Although “Embedded Vision” is a buzzword that gets everyone’s attention, there are some manufacturers that have components that are more suitable to what is in our mind for Embedded Vision.  Just focusing on cameras, board level cameras such as Basler’s dart Board-Level Cameras (www.baslerweb.com) is one popular component to integrate with.  Ximea (www.ximea.com) offers great board level cameras along with some crazy small subminiature component cameras (15 x 15 x 8mm in size)!

2 – Software

Machine Vision Systems certainly need optical components like cameras and lenses and other supporting hardware.  One element that is absolutely required but not talked about as often is software, and in the context of Machine Vision, image processing libraries.  This is certainly not a “one-size-fits-all” choice.  Since Keox Technologies develop applications mainly in C# and have our own proven application framework libraries, we look for software that can integrate well with our programming workflow.
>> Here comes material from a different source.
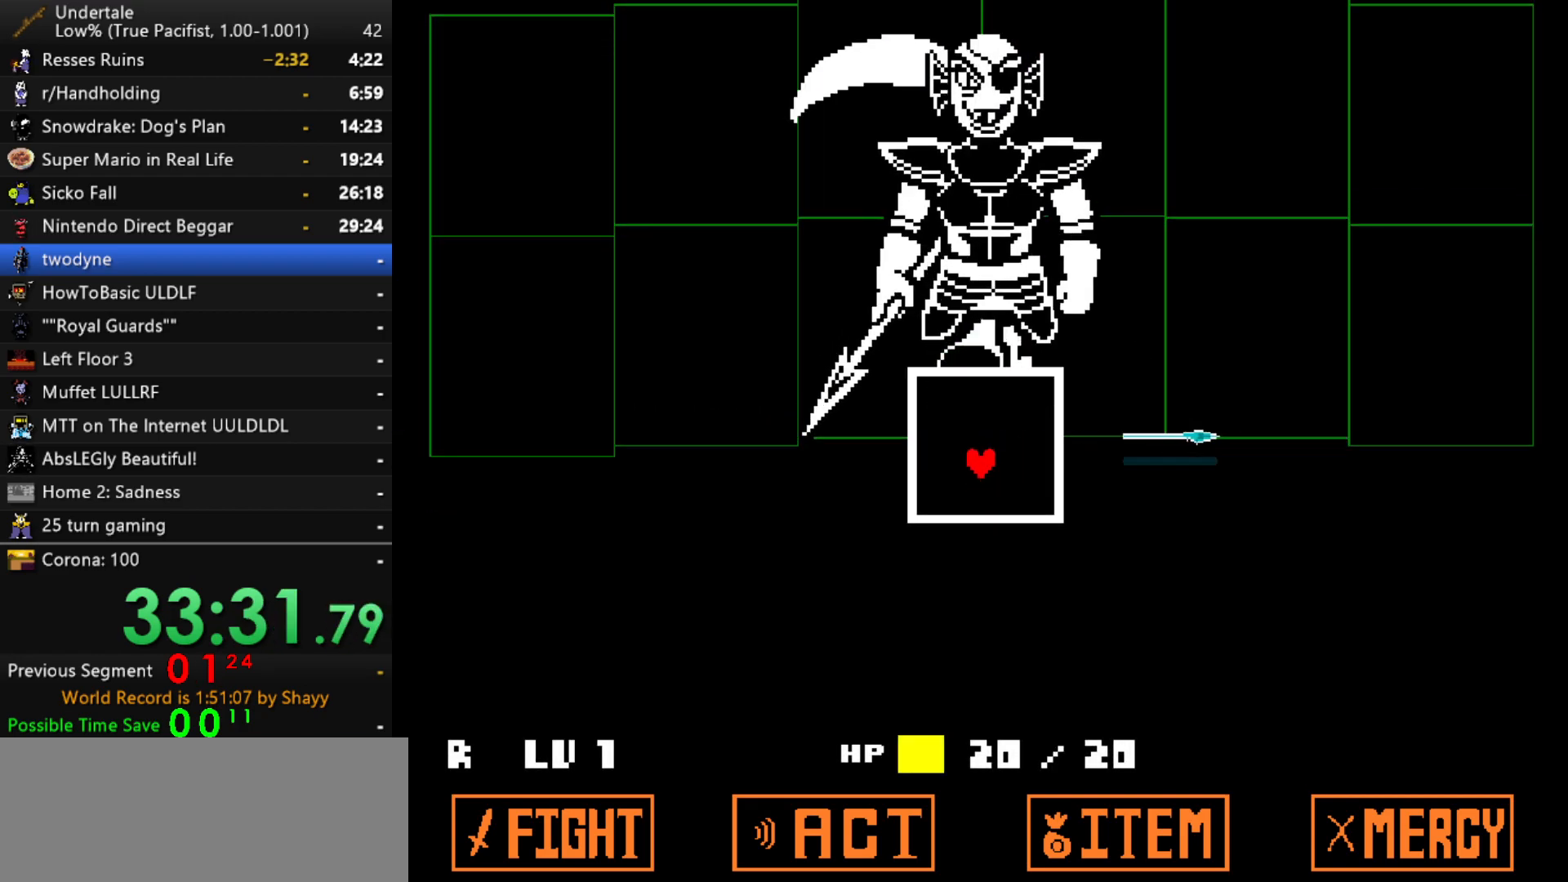
{"keys": ["up"], "events": [[500, "up", "down"]]}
Although we employ open source libraries and even write our own image processing tools, we utilize MVTec’s Halcon (www.mvtec.com) for more complicated image processing steps.  Speaking of Embedded Vision, they also have Halcon Embedded which can download to various embedded operating systems such as Linux, VxWorks, QNX, Windows Embedded Compact, etc.

A new find for the industry is Innomiles’ OVK Framework Modules (www.innomiles.com), which is based in Taiwan.  Their machine vision software modules contains useful tools such as Distortion Calibration and Flat Field Correction tools, along with other valuable tools such as thresholding, blob analysis, and even OCR and Pattern Matching tools – it’s more sophisticated than it first lets on!

3 – 3D Vision

Now that Embedded Vision is a trending topic and that there are software to control it, what’s a good application that would need Embedded Vision?  All, 3D Vision sensors on the market can be considered as a form of “Embedded Vision”.  They are all somewhat self-contained units that have image sensors and usually contain onboard processing in order to report out the 3D data.  3D Vision is finding more uses in both the manufacturing industry (robot guidance, bin picking and sorting, etc.) and “non-factory” applications such as drones and autonomous vehicles.

There are several measurement techniques to do 3D vision – laser triangulation, structured lighting, and time of flight are some of them – and for each technology there are dozens more companies offering their sensors.  What Keox Technologies look for is good, smart, and rigorous engineering of 3D sensors no matter the measurement technique.  Photoneo’s PhoXi 3D Scanners (www.photoneo.com) offer a well-designed scanning sensor which also happens to be sleek and visually appealing.  Another company with great engineering research is Ajile (www.ajile.ca) and their DepthScan 3D Imaging System.  Utilizing their own DMD Projector to generate structured lighting, their system is engineered to be flexible enough to achieve optimal quality tailored specifically for the application requirements.